A Few Final Notes & Hints
- To optimize yeast growth (both Brett and Sacc) oxygenation is important; ideally you want to continually rouse and oxygenate the tubes, using a shaker table or tube rotator. Since most of us don’t have these at home, the next best option is 2-3 times each day to tightly seal the tubes and give them a good hard shake. Don’t forget to loosen the cap afterwards; otherwise the build-up in pressure could lead to a burst tube.
- While I’ve talked about using tubes, you could also use foil-capped or even air-lock capped flasks instead. Tubes are easier, and we also do not need a large volume for step 2.

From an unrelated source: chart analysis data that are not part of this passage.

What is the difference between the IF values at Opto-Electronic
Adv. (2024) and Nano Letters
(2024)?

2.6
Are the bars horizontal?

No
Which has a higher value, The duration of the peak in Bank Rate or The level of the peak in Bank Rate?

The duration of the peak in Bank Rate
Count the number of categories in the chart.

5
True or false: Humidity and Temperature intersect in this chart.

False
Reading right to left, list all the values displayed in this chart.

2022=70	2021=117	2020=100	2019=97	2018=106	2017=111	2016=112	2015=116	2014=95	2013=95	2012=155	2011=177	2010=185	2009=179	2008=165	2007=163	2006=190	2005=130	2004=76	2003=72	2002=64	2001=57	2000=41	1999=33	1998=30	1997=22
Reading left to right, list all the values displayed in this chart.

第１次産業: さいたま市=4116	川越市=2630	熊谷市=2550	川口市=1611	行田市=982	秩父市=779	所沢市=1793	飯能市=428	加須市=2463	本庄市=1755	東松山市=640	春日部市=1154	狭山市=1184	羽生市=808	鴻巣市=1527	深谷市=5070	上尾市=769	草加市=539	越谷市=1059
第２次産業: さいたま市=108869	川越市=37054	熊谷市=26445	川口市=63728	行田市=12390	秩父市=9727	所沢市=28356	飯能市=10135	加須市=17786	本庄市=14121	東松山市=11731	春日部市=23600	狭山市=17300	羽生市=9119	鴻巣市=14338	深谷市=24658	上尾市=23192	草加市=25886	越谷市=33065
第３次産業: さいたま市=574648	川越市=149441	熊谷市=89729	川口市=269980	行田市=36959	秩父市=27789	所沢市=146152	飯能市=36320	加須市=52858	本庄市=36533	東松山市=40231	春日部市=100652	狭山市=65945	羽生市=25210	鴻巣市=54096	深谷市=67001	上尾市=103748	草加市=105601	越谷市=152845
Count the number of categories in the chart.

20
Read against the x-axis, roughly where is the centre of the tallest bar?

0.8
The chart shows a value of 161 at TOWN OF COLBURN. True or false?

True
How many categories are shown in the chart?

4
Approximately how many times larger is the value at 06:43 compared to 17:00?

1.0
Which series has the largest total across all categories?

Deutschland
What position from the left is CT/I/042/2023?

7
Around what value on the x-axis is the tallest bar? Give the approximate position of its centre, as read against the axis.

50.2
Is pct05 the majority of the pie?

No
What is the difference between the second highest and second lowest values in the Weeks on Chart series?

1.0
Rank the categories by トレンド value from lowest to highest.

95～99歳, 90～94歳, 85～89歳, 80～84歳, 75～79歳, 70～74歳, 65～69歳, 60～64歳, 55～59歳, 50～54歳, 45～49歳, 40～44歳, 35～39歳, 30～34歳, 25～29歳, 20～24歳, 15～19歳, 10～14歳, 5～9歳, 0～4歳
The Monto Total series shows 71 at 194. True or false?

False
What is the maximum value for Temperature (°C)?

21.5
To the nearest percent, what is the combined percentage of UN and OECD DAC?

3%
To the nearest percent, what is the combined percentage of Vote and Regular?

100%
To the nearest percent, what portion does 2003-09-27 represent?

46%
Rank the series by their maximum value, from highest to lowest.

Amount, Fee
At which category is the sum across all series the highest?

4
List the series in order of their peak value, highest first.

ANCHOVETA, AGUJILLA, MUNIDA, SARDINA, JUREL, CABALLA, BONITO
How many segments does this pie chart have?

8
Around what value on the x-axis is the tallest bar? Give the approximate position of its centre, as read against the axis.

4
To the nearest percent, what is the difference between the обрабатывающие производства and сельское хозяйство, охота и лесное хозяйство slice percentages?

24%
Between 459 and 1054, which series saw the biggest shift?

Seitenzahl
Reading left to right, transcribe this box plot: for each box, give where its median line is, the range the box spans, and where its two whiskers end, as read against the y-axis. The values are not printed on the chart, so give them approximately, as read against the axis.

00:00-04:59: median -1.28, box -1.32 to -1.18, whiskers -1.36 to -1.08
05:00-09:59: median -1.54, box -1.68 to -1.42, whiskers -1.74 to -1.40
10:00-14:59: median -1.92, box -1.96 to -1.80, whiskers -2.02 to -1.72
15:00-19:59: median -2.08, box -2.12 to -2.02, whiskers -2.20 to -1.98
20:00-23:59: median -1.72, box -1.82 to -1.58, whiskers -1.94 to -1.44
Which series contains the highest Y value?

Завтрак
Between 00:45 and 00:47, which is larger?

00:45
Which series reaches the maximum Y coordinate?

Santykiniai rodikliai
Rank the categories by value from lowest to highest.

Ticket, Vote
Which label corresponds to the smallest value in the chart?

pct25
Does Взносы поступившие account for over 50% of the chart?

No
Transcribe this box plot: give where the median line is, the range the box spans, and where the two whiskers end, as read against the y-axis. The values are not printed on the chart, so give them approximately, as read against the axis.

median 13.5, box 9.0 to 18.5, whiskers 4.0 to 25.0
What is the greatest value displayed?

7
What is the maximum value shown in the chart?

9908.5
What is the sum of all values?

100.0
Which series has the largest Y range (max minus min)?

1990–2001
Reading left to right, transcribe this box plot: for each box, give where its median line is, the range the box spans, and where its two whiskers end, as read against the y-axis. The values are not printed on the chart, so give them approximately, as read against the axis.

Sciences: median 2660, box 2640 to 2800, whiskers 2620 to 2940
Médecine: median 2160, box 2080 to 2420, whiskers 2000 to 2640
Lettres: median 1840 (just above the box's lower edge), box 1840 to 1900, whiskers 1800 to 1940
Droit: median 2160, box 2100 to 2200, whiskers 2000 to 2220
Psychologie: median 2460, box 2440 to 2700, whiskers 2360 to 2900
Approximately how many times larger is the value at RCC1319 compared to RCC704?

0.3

- While the above images may look like the cultures are pure, it is highly unlikely that they are actually pure. Antibiotics generally only kill dividing bacteria, meaning any dormant bacteria remain viable and can easily out-grow once we throw these samples back into antibiotic-free wort.
- If you cannot get PenStrep, an extremely high IBU wort (60 IBU or more), acidified to pH 3.5 with lactic or phosphoric acid, can be used instead. This will not rid a culture of bacteria as well as antibiotics, but it should be sufficient to suppress bacterial growth – when combined with cooler temps and a short growth period – to the point where you have a good chance of pulling out pure strains in the second step of this process.
- A microscope can be a real life-saver here – it will allow you to quickly assess the success of the enrichment steps covered in this post, and will allow you to very quickly screen the pure colonies produced using the methods in the upcoming second post to ensure they are the desires species.